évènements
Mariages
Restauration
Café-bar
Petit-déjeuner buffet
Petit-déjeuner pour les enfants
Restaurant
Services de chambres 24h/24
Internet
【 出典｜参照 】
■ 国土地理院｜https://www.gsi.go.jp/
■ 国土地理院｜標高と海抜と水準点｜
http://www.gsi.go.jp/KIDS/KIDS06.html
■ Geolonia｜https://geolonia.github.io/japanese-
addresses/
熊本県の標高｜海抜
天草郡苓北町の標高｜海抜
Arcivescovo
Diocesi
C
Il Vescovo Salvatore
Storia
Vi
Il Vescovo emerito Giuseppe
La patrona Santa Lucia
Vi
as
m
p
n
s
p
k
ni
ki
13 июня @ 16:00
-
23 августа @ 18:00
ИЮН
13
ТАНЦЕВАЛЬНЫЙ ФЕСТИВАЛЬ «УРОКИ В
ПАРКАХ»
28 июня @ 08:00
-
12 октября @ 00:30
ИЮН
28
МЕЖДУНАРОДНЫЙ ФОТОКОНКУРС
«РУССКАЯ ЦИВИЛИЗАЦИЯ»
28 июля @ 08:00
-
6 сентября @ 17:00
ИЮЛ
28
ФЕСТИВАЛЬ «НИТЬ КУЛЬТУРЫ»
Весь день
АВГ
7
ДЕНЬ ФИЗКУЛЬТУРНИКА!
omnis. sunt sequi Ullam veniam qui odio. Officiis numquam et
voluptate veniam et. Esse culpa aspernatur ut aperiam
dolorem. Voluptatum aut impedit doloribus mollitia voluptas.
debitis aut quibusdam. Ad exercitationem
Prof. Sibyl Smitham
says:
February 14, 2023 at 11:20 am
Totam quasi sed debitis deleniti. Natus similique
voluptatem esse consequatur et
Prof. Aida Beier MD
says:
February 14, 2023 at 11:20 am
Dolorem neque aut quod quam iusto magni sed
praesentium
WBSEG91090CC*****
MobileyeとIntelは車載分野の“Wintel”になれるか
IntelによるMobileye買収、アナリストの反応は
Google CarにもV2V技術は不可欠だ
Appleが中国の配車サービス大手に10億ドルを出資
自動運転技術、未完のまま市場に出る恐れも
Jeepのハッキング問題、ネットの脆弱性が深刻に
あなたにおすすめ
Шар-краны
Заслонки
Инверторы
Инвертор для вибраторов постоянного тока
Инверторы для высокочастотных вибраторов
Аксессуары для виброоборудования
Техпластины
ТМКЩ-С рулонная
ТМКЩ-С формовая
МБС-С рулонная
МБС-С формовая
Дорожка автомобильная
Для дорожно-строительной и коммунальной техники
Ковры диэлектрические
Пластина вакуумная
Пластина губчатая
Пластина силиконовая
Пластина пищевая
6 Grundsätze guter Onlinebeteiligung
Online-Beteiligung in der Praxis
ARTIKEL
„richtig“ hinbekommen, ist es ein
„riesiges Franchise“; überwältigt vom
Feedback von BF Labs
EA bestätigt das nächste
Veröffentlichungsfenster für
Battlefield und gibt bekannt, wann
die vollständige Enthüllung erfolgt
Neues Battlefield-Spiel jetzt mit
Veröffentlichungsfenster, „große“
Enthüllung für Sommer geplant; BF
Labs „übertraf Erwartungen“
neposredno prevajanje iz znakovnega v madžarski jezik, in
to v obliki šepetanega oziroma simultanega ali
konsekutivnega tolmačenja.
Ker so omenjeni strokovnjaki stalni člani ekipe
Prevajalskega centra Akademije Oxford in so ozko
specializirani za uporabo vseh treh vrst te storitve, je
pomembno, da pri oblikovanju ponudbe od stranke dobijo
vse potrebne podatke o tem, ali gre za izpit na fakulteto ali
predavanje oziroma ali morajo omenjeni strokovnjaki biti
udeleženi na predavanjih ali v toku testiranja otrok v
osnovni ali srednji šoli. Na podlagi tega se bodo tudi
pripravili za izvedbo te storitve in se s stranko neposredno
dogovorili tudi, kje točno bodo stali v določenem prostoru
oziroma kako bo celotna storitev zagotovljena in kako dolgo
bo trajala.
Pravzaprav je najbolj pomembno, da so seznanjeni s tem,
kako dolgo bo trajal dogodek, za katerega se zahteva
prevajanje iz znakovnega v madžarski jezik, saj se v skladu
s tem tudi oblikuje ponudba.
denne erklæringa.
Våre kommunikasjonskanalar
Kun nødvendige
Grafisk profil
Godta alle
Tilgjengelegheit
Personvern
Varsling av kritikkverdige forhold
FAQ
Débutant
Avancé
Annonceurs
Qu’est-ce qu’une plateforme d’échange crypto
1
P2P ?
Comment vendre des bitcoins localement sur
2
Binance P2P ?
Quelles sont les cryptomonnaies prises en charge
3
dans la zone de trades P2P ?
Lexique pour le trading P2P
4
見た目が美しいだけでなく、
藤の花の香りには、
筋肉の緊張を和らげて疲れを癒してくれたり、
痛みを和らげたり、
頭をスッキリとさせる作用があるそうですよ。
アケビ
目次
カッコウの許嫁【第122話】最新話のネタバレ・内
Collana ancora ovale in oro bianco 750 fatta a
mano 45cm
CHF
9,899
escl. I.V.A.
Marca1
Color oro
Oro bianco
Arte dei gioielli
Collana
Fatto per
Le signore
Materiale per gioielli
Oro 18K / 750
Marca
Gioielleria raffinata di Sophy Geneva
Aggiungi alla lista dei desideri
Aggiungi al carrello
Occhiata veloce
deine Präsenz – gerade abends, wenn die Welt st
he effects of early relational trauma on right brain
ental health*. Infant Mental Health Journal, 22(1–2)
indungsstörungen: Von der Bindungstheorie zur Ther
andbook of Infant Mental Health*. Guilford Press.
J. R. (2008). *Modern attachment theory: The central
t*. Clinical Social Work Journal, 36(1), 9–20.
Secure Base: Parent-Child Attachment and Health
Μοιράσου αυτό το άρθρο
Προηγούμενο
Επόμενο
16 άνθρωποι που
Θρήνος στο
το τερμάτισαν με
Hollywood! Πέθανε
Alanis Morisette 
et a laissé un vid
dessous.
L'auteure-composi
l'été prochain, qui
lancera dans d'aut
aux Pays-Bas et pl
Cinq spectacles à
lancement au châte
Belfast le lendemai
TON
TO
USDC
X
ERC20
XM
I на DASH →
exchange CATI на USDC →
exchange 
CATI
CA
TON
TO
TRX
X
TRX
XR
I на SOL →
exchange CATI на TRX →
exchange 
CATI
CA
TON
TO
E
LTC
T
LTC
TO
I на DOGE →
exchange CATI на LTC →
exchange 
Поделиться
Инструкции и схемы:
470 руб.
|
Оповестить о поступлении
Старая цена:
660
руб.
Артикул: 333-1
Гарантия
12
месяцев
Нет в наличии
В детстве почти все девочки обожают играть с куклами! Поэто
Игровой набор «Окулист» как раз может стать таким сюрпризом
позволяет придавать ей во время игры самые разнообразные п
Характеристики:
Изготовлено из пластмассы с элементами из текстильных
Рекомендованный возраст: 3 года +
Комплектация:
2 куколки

What the exercise asks - Please rewrite the entries from the first line through the line with "La patrona Santa Lucia", with "Mariages" replaced by "Réceptions" and all else unchanged.

Task response -
évènements
Réceptions
Restauration
Café-bar
Petit-déjeuner buffet
Petit-déjeuner pour les enfants
Restaurant
Services de chambres 24h/24
Internet
【 出典｜参照 】
■ 国土地理院｜https://www.gsi.go.jp/
■ 国土地理院｜標高と海抜と水準点｜
http://www.gsi.go.jp/KIDS/KIDS06.html
■ Geolonia｜https://geolonia.github.io/japanese-
addresses/
熊本県の標高｜海抜
天草郡苓北町の標高｜海抜
Arcivescovo
Diocesi
C
Il Vescovo Salvatore
Storia
Vi
Il Vescovo emerito Giuseppe
La patrona Santa Lucia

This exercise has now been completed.